Saved entries
*-*-*

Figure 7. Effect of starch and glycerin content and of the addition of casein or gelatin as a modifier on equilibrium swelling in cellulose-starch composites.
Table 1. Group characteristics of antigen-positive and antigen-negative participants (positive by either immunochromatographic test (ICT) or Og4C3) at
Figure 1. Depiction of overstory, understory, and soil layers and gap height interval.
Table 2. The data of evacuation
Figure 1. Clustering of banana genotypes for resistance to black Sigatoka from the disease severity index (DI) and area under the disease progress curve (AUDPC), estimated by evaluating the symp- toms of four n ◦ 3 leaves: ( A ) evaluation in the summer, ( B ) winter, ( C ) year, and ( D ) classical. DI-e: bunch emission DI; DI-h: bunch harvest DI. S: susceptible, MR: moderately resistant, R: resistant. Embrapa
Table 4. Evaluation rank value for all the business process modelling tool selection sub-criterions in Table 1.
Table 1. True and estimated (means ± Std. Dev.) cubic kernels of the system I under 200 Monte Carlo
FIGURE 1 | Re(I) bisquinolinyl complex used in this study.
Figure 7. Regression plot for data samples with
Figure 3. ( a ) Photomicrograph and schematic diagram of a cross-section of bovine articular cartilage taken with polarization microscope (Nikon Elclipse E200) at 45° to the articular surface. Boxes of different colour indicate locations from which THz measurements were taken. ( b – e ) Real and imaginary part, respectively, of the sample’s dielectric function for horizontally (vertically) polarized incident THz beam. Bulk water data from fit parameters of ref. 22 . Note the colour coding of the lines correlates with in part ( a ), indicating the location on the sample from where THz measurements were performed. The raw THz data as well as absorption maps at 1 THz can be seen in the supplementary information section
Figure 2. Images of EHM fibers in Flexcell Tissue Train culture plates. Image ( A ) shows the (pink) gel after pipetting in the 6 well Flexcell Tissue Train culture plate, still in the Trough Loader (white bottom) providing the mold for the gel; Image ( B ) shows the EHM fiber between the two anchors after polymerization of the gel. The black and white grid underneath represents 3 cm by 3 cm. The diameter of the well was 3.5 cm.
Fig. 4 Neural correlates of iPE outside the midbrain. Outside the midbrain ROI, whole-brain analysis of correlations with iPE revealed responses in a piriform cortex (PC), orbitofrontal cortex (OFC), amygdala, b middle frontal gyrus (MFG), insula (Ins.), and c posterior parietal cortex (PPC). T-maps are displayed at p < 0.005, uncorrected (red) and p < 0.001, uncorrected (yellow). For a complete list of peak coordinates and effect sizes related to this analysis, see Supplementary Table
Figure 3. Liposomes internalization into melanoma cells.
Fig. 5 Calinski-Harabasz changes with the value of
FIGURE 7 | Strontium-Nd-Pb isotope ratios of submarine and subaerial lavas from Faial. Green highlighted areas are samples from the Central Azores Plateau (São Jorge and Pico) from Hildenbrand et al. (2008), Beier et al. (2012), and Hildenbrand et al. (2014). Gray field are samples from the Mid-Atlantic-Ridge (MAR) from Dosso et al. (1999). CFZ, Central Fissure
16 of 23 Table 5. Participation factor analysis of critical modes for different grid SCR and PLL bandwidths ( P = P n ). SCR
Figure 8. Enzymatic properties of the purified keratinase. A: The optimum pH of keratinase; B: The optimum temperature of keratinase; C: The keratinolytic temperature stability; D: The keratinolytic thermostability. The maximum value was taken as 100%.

*-*-*

TASK STATEMENT —
Exact copies of the lines from the one holding "16 of 23 Table" to the end of the entries are all that should be written.

TASK SOLUTION —
16 of 23 Table 5. Participation factor analysis of critical modes for different grid SCR and PLL bandwidths ( P = P n ). SCR
Figure 8. Enzymatic properties of the purified keratinase. A: The optimum pH of keratinase; B: The optimum temperature of keratinase; C: The keratinolytic temperature stability; D: The keratinolytic thermostability. The maximum value was taken as 100%.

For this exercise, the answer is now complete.